[ENTRIES SHOWN — start]
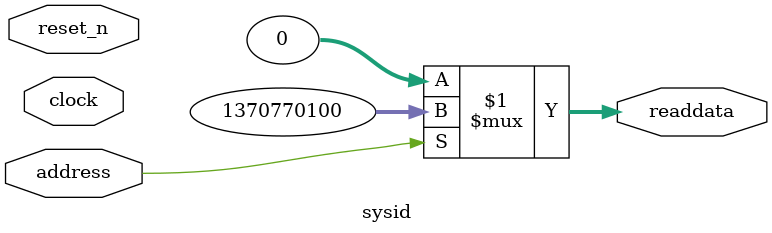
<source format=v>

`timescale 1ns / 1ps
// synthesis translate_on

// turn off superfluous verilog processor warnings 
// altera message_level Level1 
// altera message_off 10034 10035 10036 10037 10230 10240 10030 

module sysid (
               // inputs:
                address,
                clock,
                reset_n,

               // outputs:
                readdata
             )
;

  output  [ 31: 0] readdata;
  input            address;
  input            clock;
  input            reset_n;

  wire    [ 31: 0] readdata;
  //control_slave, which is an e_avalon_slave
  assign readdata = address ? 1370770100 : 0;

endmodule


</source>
[ENTRIES SHOWN — finish]
[ENTRIES SHOWN — start]
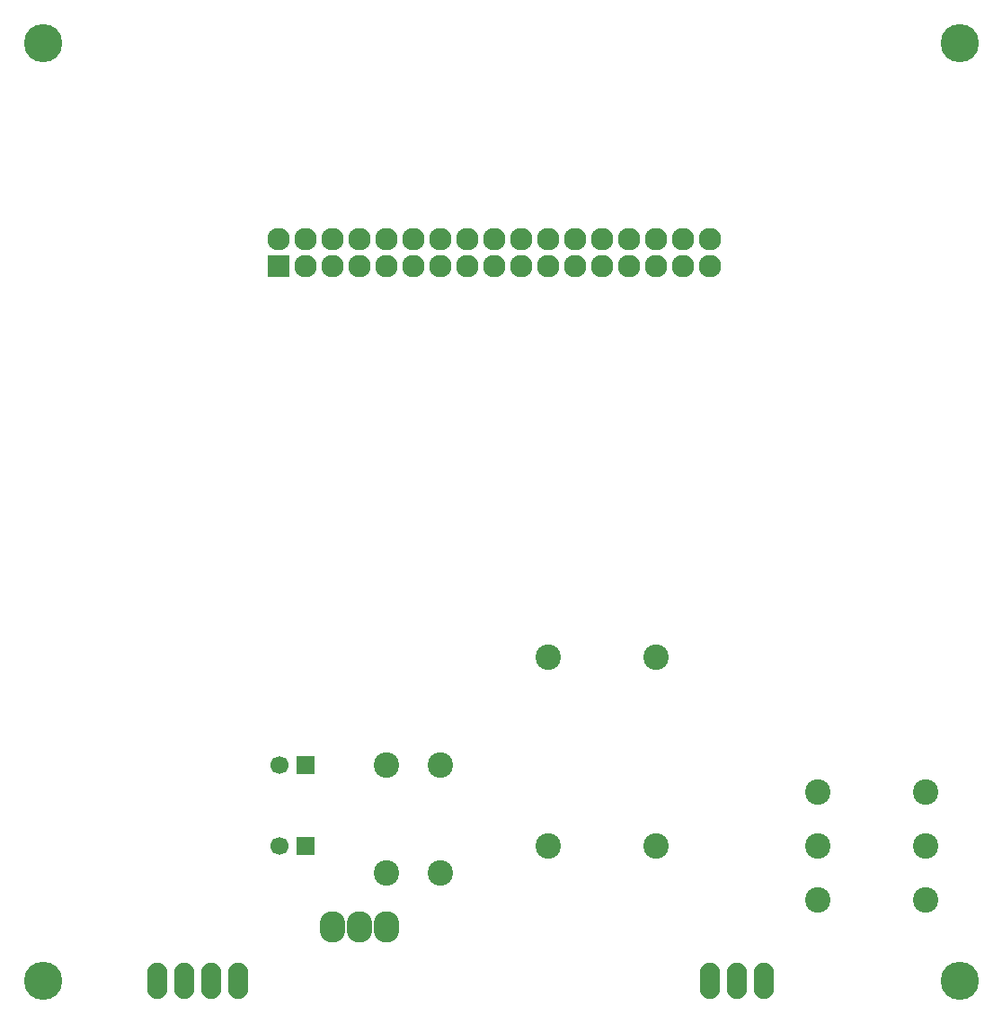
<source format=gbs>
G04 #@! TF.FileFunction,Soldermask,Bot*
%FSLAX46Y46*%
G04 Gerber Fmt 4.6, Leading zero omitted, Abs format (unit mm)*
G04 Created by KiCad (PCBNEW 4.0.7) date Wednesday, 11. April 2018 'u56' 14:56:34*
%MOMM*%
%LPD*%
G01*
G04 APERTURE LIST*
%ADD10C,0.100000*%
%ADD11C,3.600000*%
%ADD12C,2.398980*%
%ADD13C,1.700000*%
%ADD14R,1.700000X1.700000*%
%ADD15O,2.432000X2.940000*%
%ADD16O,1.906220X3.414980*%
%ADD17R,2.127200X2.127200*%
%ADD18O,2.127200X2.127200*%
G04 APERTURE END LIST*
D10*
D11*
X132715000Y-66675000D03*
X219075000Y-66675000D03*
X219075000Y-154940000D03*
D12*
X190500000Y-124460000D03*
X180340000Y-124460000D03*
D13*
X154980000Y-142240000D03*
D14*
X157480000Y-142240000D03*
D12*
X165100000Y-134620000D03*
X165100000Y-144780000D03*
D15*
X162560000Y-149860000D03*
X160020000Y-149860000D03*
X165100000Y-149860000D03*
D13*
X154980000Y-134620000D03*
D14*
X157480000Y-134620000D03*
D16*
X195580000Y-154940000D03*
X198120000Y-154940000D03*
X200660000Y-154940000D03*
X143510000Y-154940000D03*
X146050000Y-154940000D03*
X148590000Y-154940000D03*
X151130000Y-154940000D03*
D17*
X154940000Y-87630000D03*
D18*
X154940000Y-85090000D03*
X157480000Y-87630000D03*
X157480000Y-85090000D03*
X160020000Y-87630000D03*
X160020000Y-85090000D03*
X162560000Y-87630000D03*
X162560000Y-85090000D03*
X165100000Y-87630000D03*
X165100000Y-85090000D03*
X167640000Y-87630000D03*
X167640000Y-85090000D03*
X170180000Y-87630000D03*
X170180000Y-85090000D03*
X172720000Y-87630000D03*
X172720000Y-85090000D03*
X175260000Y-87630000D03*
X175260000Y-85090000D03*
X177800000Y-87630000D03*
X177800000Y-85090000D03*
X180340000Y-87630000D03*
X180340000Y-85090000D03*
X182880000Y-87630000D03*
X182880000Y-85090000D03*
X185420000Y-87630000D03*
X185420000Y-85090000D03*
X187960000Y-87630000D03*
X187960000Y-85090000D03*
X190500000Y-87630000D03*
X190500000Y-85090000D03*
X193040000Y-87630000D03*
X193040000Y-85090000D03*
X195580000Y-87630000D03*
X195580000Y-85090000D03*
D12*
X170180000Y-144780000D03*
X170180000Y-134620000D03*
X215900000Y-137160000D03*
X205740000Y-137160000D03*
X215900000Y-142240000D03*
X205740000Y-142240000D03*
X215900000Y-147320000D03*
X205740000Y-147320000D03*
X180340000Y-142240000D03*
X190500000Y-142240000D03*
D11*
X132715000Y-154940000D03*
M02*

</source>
[ENTRIES SHOWN — finish]
- **WORK TASK**
Please report the number of lines in the data that include the word "address", and add no other text.

- **ANSWER TO THE EXERCISE**
3